L'affiche évoque Bergman, Fellini et Bertolucci, je n'ai rien vu de tout ça, ça doit être des arguments commerciaux, par contre Bunuel est là, dans cette façon qu'a Verhoeven de toujours mettre en jeu les rapports de classe. En jeu : c'est-à-dire que Verhoeven n'aligne pas les signes distinctifs, il se contente de peu, mais il les fait se rencontrer, par le prisme du sexuel, de la cruauté et de l'ironie. C'est toujours dans la mise en scène (et pas seulement dans l'image) que ça se passe.
J'avais quelques réticences avant de commencer à regarder Katie Tippel, j'avais peur du film en costumes, mais finalement c'est toujours la même chose chez Verhoeven : rien n'est a-priori excitant, tout le devient.

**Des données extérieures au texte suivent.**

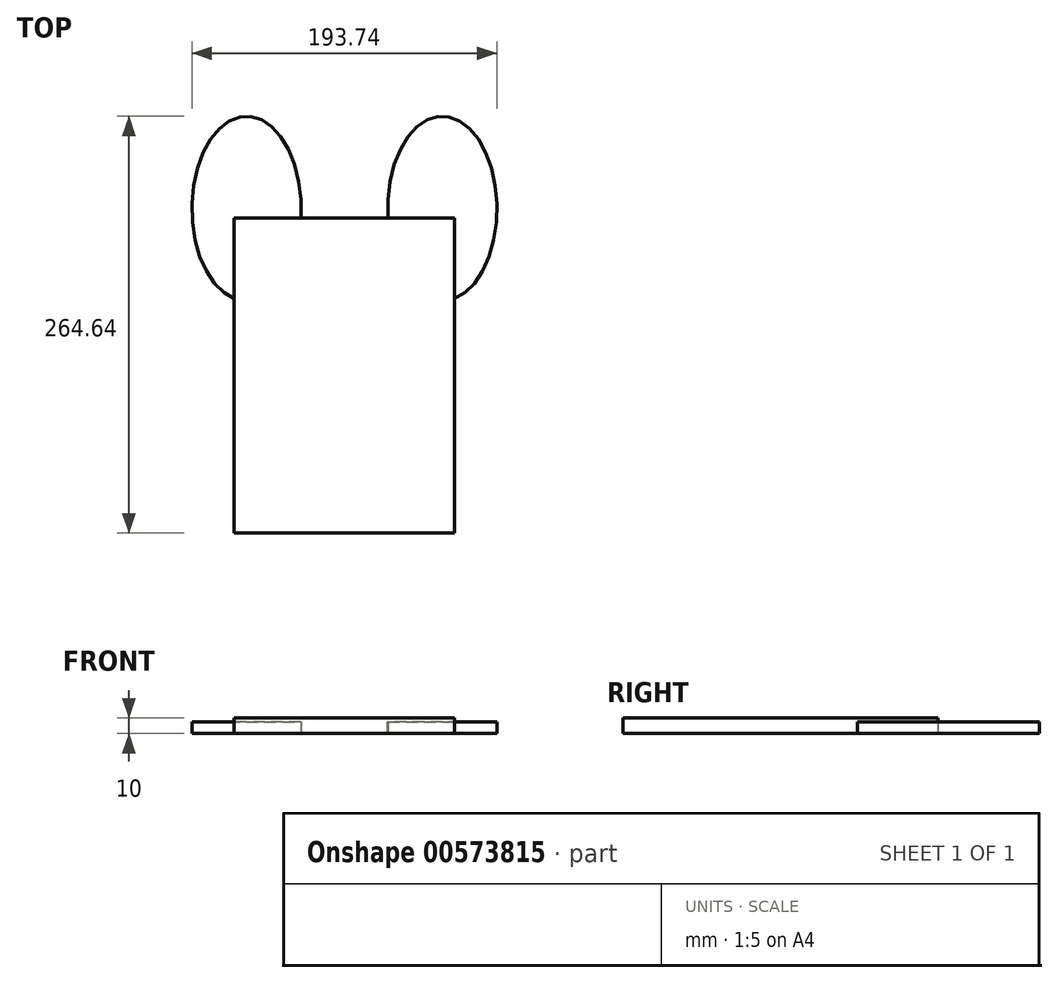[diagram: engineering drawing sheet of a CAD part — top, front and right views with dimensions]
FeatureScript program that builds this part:
annotation { "Feature Type Name" : "Feature", "Feature Type Description" : "" }
export const myFeature = defineFeature(function(context is Context, id is Id, definition is map)
    precondition{}
    {
        {
            var Q0;
            Q0=qCreatedBy(makeId("Top.planeOp"),FACE);
            var sketch = newSketch(context, id + "F0", { "sketchPlane" : qUnion([Q0])});
            skLineSegment(sketch, "E0.bottom", {"start": v(0, 0) * mm, "end": v(70, 0) * mm});
            skLineSegment(sketch, "E0.top", {"start": v(0, 200) * mm, "end": v(70, 200) * mm});
            skLineSegment(sketch, "E0.left", {"start": v(0, 0) * mm, "end": v(0, 200) * mm});
            skLineSegment(sketch, "E0.right", {"start": v(70, 0) * mm, "end": v(70, 200) * mm});
            skSolve(sketch);
        }
        {
            var Q0;
            Q0=makeQuery(id+"F0.imprint","IMPRINT",FACE,{"disambiguationData":[TD([[makeQuery(id+"F0.imprint","IMPRINT",EDGE,{"derivedFrom":sQuery(id+"F0.wireOp",EDGE,"E0.bottom")}),1.0]])]});
            var sketch = newSketch(context, id + "F1", { "sketchPlane" : qUnion([Q0])});
            skSolve(sketch);
        }
        {
            var Q0;
            Q0=makeQuery(id+"F1.imprint","IMPRINT",FACE,{"disambiguationData":[TD([[makeQuery(id+"F1.imprint","IMPRINT",EDGE,{"derivedFrom":makeQuery(id+"F0.imprint","IMPRINT",EDGE,{"derivedFrom":sQuery(id+"F0.wireOp",EDGE,"E0.bottom")})}),1.0]])]});
            extrude(context, id + "F2", {"entities" : qUnion([Q0]), "depth" : 10 * mm, "offsetDistance" : 25 * mm});
        }
        {
            var Q0;
            Q0=qCreatedBy(makeId("Top.planeOp"),FACE);
            var sketch = newSketch(context, id + "F3", { "sketchPlane" : qUnion([Q0])});
            skEllipse(sketch, "E1", {"center": v(62.17, 206.01) * mm, "majorRadius": 58.63 * mm, "minorRadius": 34.7 * mm, "majorAxis": v(0, 1)});
            skSolve(sketch);
        }
        {
            var Q0;
            Q0=makeQuery(id+"F3.imprint","IMPRINT",FACE,{"disambiguationData":[TD([[makeQuery(id+"F3.imprint","IMPRINT",EDGE,{"derivedFrom":sQuery(id+"F3.wireOp",EDGE,"E1")}),1.0]])]});
            extrude(context, id + "F4", {"entities" : qUnion([Q0]), "operationType" : NewBodyOperationType.ADD, "depth" : 7.5 * mm, "offsetDistance" : 25 * mm});
        }
        {
            var Q0;
            Q0=makeQuery(id+"F2.opExtrude","SWEPT_BODY",BODY,{"disambiguationData":[OSD([sQuery(id+"F0.wireOp",EDGE,"E0.bottom"),sQuery(id+"F0.wireOp",EDGE,"E0.top"),sQuery(id+"F0.wireOp",EDGE,"E0.left"),sQuery(id+"F0.wireOp",EDGE,"E0.right")])]});
            var Q1;
            Q1=qCreatedBy(makeId("Right.planeOp"),FACE);
            mirror(context, id + "F5", {"operationType" : NewBodyOperationType.ADD, "entities" : qUnion([Q0]), "mirrorPlane" : qUnion([Q1])});
        }
    });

C'est comme s'il y avait chez lui une lutte contre la lourdeur du cinéma qui ne passait pas par le rejet des formes éculées, mais par leur réanimation acharnée. Surtout, ce qui me séduit, c'est ce désir de profondeur : il n'y a pas une scène qui ne cherche pas l'ambiguité. Or c'est par le spectacle que Verhoeven donne l'illusion du double-fond et du renversement de perspective. Et c'est une chose assez rare pour être notée.
Le film s'arrête un peu rapidement, comme s'il n'était que l'extrait d'une fresque. C'est précisément ce que représente Katie Tippel dans la filmographie de Verhoeven : un extrait, pas nécessairement le plus passionnant, mais d'une cohérence folle avec l'oeuvre globale. Katie Tippel est l'une des héroïnes verhoeveniennes, qui toutes ensemble forment un bataillon solidaire et révolté.